Bayangkan, orang yang sudah beribadah maksimal saja tidak boleh berbangga diri dan terlalu percaya diri dengan amalnya, apalagi mereka yang ibadahnya biasa-biasa saja.
Lanjutan Khutbah Idul Fitri
اللهُ أَكْبَرُ ٣× لاَ إِلهَ إِلاَّ اللهُ، وَاللهُ أَكْبَرُ، اللهُ أَكْبَرُ وَللهِ الْحَمْدُ
Ma’asyiral muslimin wal muslimat, jama’ah shalat Idul Fitri yang dimuliakan Allah
Melalui khutbah Idul Fitri ini saya ingin menyampaikan, puasa tidak saja ibadah yang memiliki spiritual, tetapi juga ritual keagamaan yang mendidik kepekaan sosial pengamalnya. Saat kita berpuasa, sebagaimana pendapat Syekh ‘Izzuddin bin ‘Abdissalam, sejatinya kita sedang tergembleng agar memiliki rasa empati tinggi.

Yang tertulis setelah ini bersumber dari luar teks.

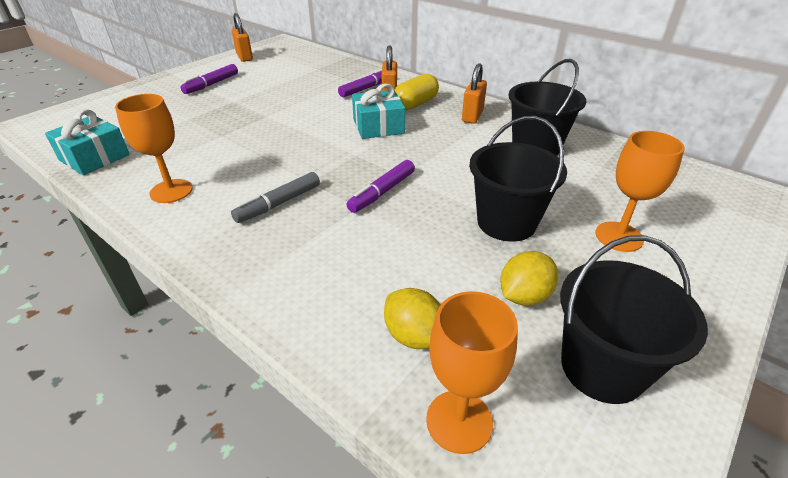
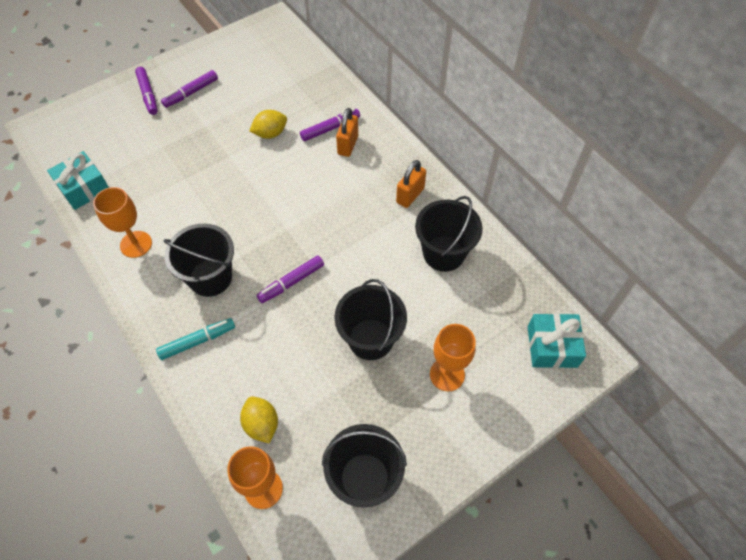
camera: 15 degrees right, 20 degrees up
(164, 90) = (148, 94): none -> purple marker
(244, 57) = (231, 47): orange padlock -> none
(278, 204) = (210, 277): grey marker -> black bucket
(282, 264) = (197, 341): none -> turquoise marker
(378, 126) = (320, 193): turquoise gift -> turquoise gift (552, 346)
(415, 104) = (366, 164): yellow capsule -> none
(524, 296) = (347, 411): yellow lemon -> yellow lemon (270, 133)

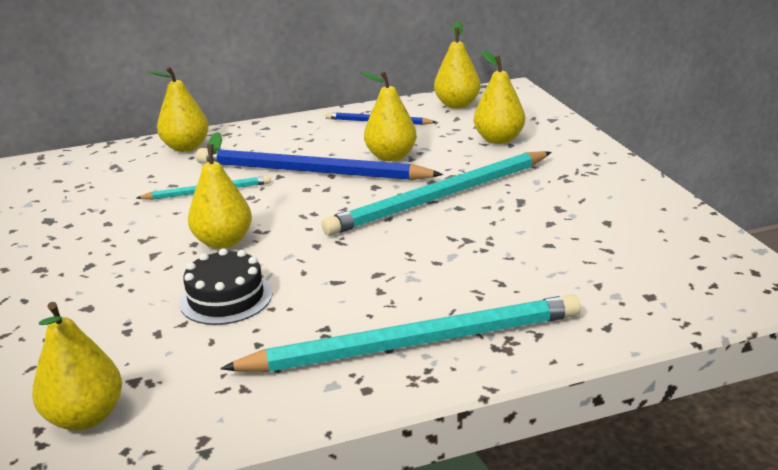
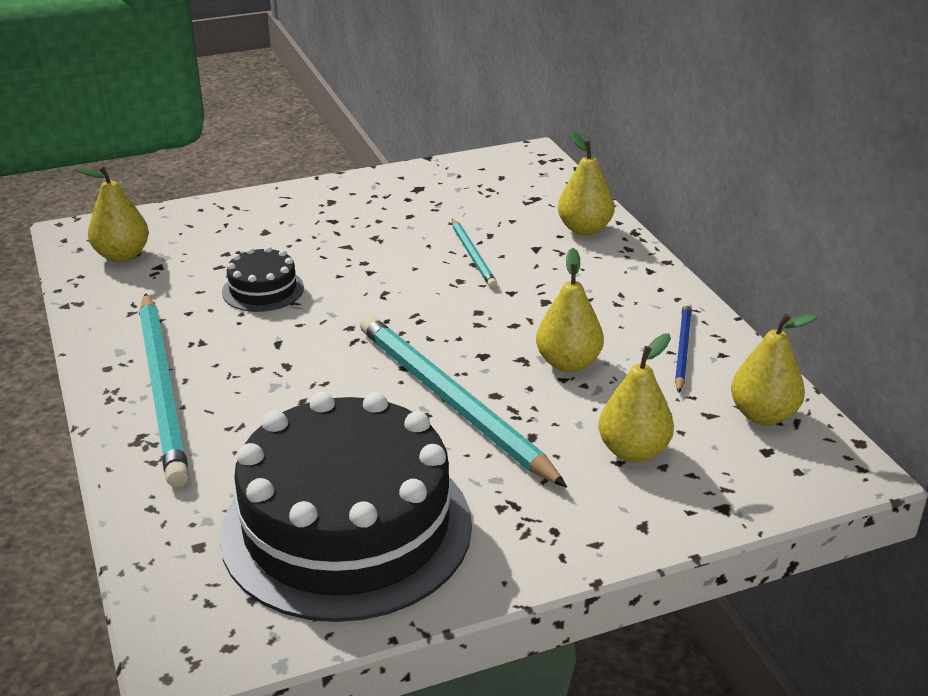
camera: 85 degrees right, 5 degrees up
(223, 242) = (363, 277): yellow pear -> none
(310, 171) = (522, 310): blue pencil -> none
(606, 233) = (346, 527): none -> black cake

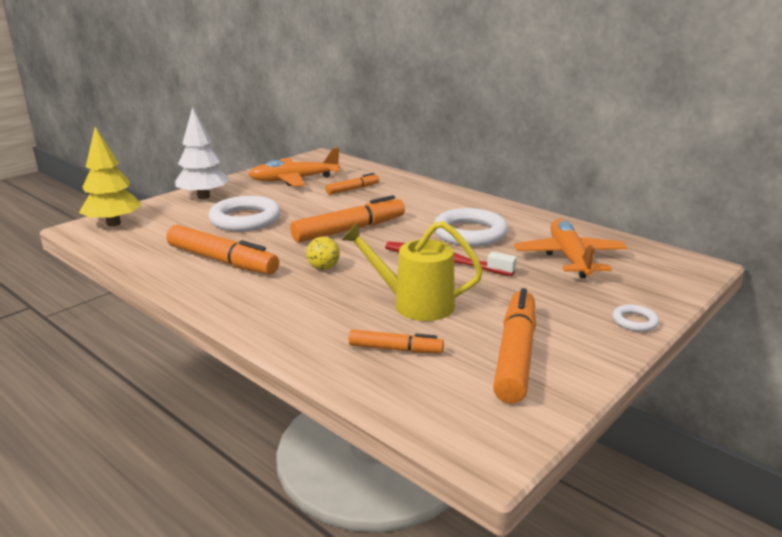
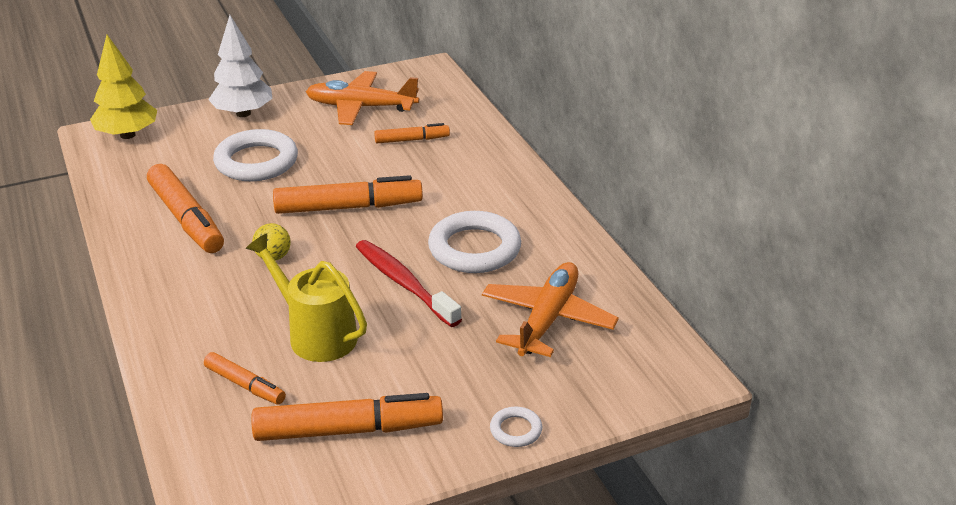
camera: 25 degrees right, 10 degrees up
(515, 355) = (348, 430): orange marker -> orange marker turned 45 degrees clockwise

Sebab, orang yang berpuasa akan merasakan betapa payahnya menahan lapar dan haus selama kurang lebih tiga belas jam dalam kurun waktu satu bulan.
Dengan pengalaman demikian kita akan sadar bahwa seperti inilah nasib saudara-saudara kita yang hidupnya berkekurangan yang untuk mencari sesuap nasi saja harus memeras keringat di bawah sengatan terik matahari. Barangkali lapar dan haus kita akan berakhir di waktu magrib, tetapi saudara kita yang hidup dengan ekonomi sangat rendah boleh jadi merasakan lapar sepanjang hayat masih dikandung badan, bahkan untuk makan esok harinya saja masih bingung harus mencari kemana lagi.
Saat Idul Fitri sudah tiba, sudah seharusnya kita mencapai titik empati sedemikian rupa karena sudah melalui hari-hari berpuasa selama satu bulan. Namun sayang, kadang kita sendiri justru terlalu larut dalam kegembiraan yang kita sebut sebagai ‘hari kemenangan’. Berasyik-ria menerima THR, memakai baju baru, menikmati hidangan spesial Idul Fitri, berkumpul dengan sanak saudara yang masih utuh, dan sejumlah momen keceriaan lainnya.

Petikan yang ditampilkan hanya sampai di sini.